Paper Certificates of Title Gone – Watch Out Parental Loans

Many parents lending money to their kids to buy a house would accept the paper certificate of title as security for the loan.

Although the loan is not secured by a registered mortgage, parents usually take some comfort that while they held the certificate of title, the property could not be transferred from their child’s name.

Such informal security, sometimes called an equitable mortgage, has just become even riskier now that paper certificates of title have been abolished.
Paper Certificates of Title were abolished in NSW on 11 October 2021.

The Certificate of Title listed the owner, and those with a registered interest, such as the bank mortgagee, the lessee and those with rights of access such as easements.

If you held a Certificate of Title, you would keep in a safe place. Why?

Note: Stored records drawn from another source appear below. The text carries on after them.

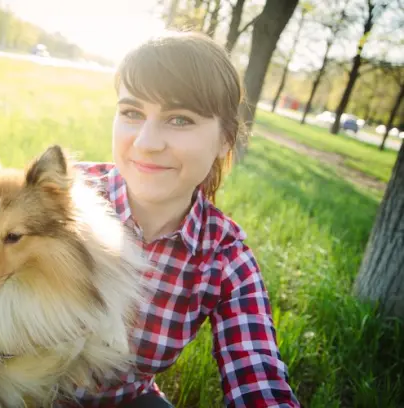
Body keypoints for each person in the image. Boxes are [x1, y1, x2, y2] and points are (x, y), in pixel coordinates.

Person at [63, 31, 301, 408]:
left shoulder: (223, 257)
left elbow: (258, 378)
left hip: (126, 400)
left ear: (225, 140)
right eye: (132, 112)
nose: (146, 142)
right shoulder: (58, 197)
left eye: (179, 119)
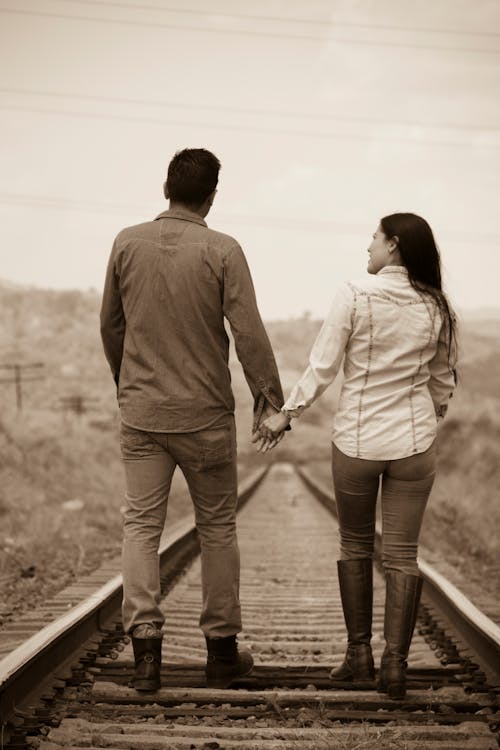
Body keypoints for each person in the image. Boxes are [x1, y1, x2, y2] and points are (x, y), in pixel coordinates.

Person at [100, 147, 286, 692]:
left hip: (143, 415)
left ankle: (146, 655)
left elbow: (111, 326)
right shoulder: (223, 250)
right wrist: (267, 398)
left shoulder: (125, 242)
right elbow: (248, 330)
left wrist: (125, 383)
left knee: (141, 526)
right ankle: (222, 652)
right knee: (218, 528)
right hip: (205, 416)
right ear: (212, 195)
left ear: (166, 188)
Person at [256, 213, 457, 699]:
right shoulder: (437, 304)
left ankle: (359, 655)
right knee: (404, 556)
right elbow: (443, 378)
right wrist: (426, 416)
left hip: (358, 441)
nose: (367, 246)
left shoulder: (353, 293)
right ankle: (396, 666)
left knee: (355, 546)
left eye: (373, 238)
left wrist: (287, 413)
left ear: (392, 246)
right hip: (414, 443)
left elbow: (323, 365)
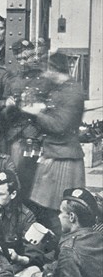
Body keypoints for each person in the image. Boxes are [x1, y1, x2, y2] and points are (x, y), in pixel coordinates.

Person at [22, 52, 86, 235]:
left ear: (54, 69)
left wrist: (37, 113)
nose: (44, 74)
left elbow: (60, 125)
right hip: (54, 153)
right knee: (44, 207)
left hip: (64, 157)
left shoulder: (72, 91)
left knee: (61, 211)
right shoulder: (60, 88)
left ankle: (62, 250)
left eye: (46, 69)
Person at [0, 39, 48, 200]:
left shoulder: (45, 79)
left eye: (26, 58)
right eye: (19, 58)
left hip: (39, 134)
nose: (23, 62)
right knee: (18, 174)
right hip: (18, 135)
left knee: (41, 177)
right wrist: (9, 106)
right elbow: (5, 114)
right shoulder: (11, 80)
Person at [0, 170, 45, 272]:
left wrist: (18, 258)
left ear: (13, 194)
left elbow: (35, 256)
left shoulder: (26, 217)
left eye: (0, 194)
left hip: (9, 266)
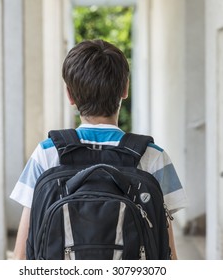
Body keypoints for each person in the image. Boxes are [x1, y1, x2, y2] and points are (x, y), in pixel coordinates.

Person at [10, 39, 188, 260]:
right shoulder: (153, 157)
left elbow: (21, 256)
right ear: (125, 89)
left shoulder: (47, 153)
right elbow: (167, 251)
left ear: (70, 95)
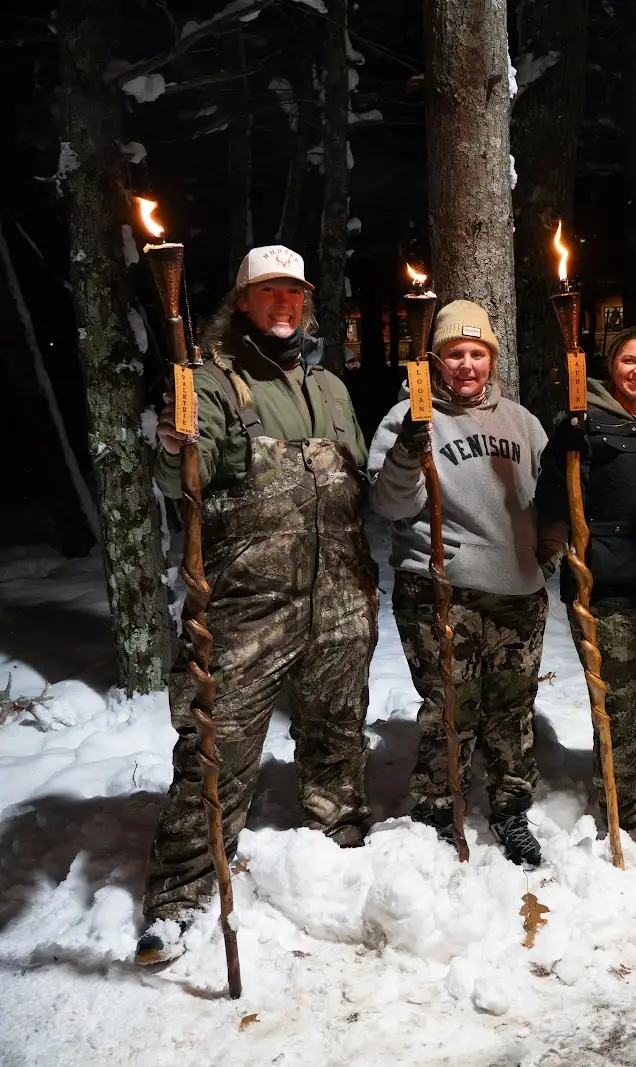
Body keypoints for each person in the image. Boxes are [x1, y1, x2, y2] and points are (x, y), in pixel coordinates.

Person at [138, 246, 377, 965]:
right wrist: (174, 442)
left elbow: (355, 473)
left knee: (338, 735)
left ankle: (338, 852)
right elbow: (187, 470)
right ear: (242, 300)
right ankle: (180, 891)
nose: (283, 304)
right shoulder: (209, 380)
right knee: (218, 744)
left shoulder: (331, 385)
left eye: (293, 293)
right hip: (247, 605)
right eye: (268, 292)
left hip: (339, 596)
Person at [368, 300, 551, 867]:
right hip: (440, 589)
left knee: (512, 709)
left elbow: (546, 499)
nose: (467, 364)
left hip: (518, 591)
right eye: (455, 354)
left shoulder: (522, 422)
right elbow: (390, 504)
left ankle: (511, 809)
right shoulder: (406, 418)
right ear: (436, 361)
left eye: (477, 353)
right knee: (451, 707)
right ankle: (436, 811)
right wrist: (407, 451)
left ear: (491, 359)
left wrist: (552, 546)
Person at [536, 326, 636, 837]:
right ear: (610, 364)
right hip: (607, 584)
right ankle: (619, 797)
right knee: (619, 700)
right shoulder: (582, 423)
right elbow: (552, 495)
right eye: (629, 361)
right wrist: (562, 452)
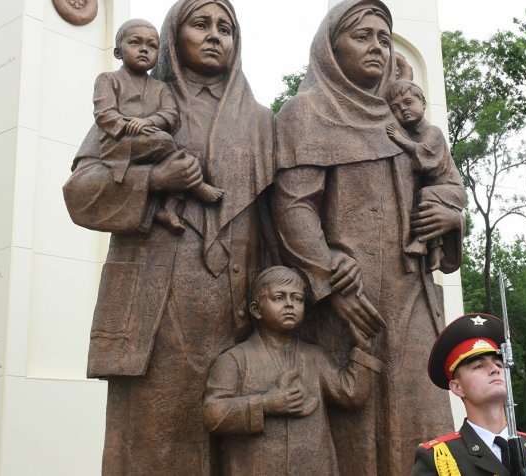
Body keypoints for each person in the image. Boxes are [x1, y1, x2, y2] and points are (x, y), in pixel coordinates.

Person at [62, 0, 275, 473]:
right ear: (174, 37)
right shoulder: (140, 101)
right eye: (201, 24)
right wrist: (154, 181)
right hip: (157, 313)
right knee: (154, 451)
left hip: (243, 316)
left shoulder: (262, 120)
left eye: (226, 28)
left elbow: (281, 219)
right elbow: (80, 193)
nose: (215, 35)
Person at [271, 1, 466, 474]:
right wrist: (328, 277)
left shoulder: (403, 117)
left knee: (423, 415)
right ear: (330, 47)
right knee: (350, 429)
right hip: (346, 298)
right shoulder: (305, 113)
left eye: (384, 37)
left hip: (410, 296)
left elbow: (446, 185)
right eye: (363, 36)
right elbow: (293, 206)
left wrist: (449, 217)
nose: (377, 46)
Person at [203, 266, 383, 475]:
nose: (290, 304)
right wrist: (267, 404)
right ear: (256, 309)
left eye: (297, 299)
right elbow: (212, 414)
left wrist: (363, 352)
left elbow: (351, 394)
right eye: (279, 297)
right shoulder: (234, 360)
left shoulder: (316, 357)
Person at [74, 18, 224, 236]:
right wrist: (127, 125)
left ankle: (168, 209)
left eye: (152, 46)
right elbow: (104, 113)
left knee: (185, 161)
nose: (144, 50)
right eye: (135, 43)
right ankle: (196, 186)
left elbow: (170, 114)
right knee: (165, 142)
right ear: (118, 52)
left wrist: (147, 122)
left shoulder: (160, 88)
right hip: (118, 144)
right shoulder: (108, 80)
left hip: (151, 140)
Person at [411, 314, 526, 476]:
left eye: (499, 364)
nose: (495, 369)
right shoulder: (438, 458)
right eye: (478, 366)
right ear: (457, 387)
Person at [384, 79, 463, 270]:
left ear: (424, 103)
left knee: (425, 195)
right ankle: (436, 252)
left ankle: (420, 241)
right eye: (395, 108)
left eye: (409, 102)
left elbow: (426, 155)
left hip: (451, 189)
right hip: (435, 191)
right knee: (426, 203)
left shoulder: (432, 131)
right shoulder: (411, 134)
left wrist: (399, 139)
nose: (402, 110)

You had to have the certificates of title to legally sell, mortgage, lease or subdivide your land, that’s just how it went.

However, Certificates of Title were occasionally lost, or were hard to find, or were taken by fraudsters to transfer property.

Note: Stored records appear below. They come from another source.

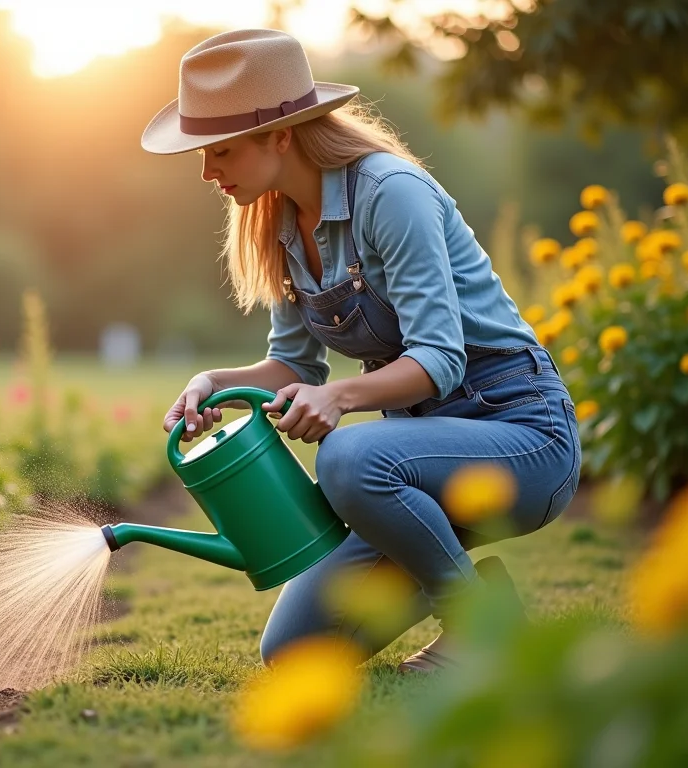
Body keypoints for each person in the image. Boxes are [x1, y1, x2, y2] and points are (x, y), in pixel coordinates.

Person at [145, 29, 581, 673]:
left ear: (281, 135)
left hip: (520, 436)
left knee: (346, 456)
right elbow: (294, 365)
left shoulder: (390, 193)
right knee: (295, 656)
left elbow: (441, 359)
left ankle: (477, 630)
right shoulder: (279, 223)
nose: (208, 172)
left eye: (221, 151)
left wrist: (340, 397)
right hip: (415, 463)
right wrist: (214, 379)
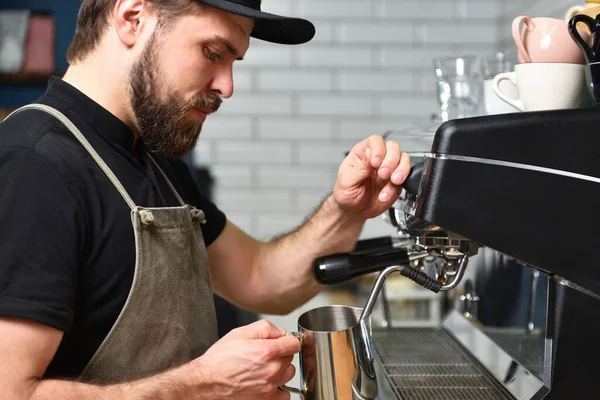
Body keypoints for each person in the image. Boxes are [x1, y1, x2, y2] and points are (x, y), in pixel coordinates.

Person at [0, 0, 410, 398]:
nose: (226, 86)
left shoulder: (155, 159)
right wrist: (204, 385)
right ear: (132, 17)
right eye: (213, 52)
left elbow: (259, 278)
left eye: (233, 62)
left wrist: (346, 210)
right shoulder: (34, 164)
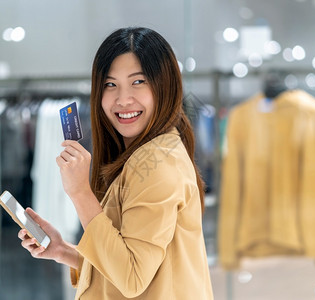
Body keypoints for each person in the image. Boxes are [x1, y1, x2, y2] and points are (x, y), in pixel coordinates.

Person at [18, 27, 214, 299]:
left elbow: (131, 277)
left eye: (138, 82)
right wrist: (63, 250)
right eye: (110, 84)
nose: (123, 100)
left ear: (165, 86)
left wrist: (80, 193)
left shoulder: (155, 164)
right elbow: (132, 262)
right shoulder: (150, 153)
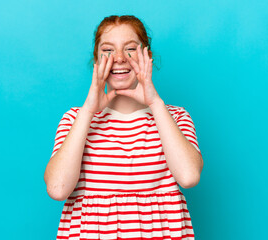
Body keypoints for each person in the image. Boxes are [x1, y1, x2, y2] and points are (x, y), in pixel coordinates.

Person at [44, 15, 203, 240]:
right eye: (108, 50)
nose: (119, 58)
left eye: (130, 48)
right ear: (96, 61)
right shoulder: (74, 119)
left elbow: (189, 177)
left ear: (147, 56)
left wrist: (155, 103)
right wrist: (88, 110)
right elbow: (58, 189)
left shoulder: (176, 117)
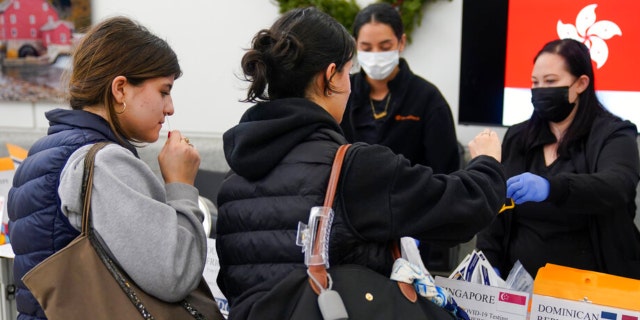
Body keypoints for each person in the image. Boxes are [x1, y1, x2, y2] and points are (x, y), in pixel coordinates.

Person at [215, 7, 506, 319]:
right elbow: (465, 205)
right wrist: (487, 162)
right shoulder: (354, 167)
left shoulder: (234, 180)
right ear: (330, 76)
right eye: (348, 70)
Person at [8, 17, 218, 319]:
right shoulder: (104, 164)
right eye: (163, 91)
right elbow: (175, 274)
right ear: (120, 89)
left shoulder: (45, 151)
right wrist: (181, 184)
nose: (170, 107)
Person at [476, 38, 640, 280]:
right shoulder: (519, 136)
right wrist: (488, 265)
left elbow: (617, 186)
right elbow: (496, 209)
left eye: (551, 81)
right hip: (519, 289)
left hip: (594, 290)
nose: (541, 89)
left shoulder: (614, 133)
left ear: (581, 83)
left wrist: (552, 188)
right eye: (535, 82)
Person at [340, 3, 462, 270]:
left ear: (401, 42)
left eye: (385, 47)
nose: (375, 55)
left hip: (411, 232)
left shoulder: (427, 100)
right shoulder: (342, 95)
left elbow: (446, 174)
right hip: (350, 230)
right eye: (366, 47)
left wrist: (421, 230)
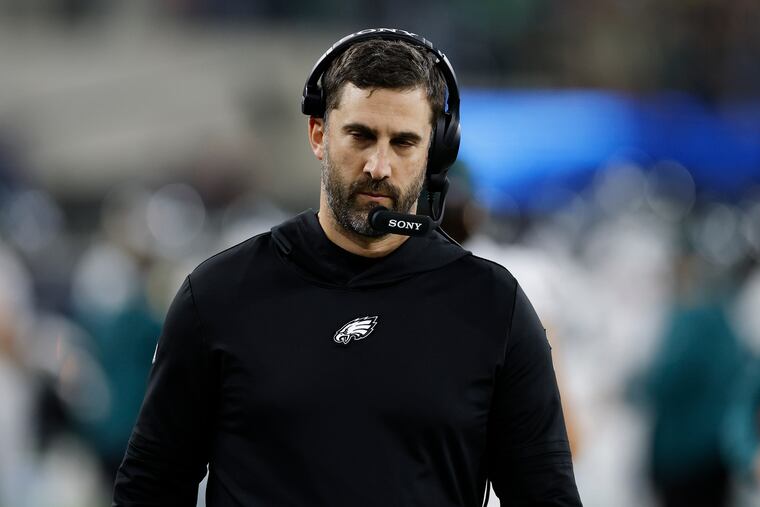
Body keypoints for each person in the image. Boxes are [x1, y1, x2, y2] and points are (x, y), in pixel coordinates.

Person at [112, 28, 582, 507]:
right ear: (318, 134)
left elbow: (547, 497)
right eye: (361, 135)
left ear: (433, 153)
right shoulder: (219, 294)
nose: (379, 165)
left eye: (404, 143)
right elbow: (149, 490)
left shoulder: (493, 306)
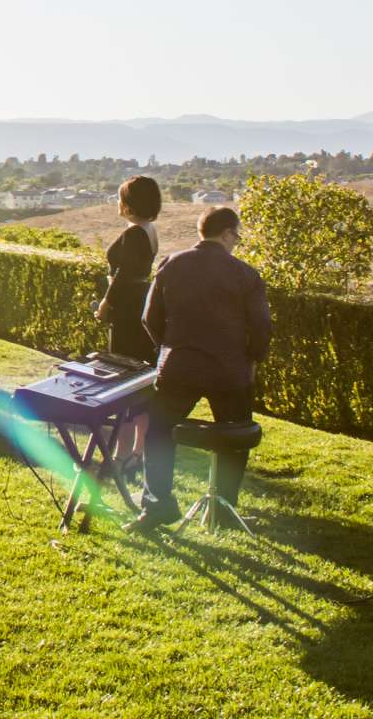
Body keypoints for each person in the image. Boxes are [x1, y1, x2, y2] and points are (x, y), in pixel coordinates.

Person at [131, 206, 272, 531]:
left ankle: (158, 505)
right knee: (235, 437)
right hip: (230, 371)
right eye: (236, 235)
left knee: (159, 433)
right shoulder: (245, 274)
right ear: (226, 234)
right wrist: (252, 359)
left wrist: (168, 348)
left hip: (179, 367)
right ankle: (224, 511)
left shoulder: (171, 265)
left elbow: (148, 318)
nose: (237, 241)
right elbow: (262, 327)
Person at [98, 176, 164, 364]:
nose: (117, 202)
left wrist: (106, 303)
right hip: (139, 296)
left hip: (126, 303)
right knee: (137, 354)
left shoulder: (134, 233)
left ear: (129, 205)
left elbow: (123, 275)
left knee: (123, 358)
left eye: (120, 198)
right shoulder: (148, 228)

From now on, your ownership, or your interest in a mortgage or lease, will not be recorded on a paper document.

It will remain recorded on the register maintained by Land Registry Services (the old Land Titles Office), but it will be transacted electronically using Property Exchange Australia (PEXA), an electronic conveyancing platform.

So, watch out!! That bundle of Certificates of Titles (or land title deeds) is not worth the paper it is written on!

If you are holding paper Certificates of Titles, check the reason why, and get legal advice about how to protect your interest in the property represented by them.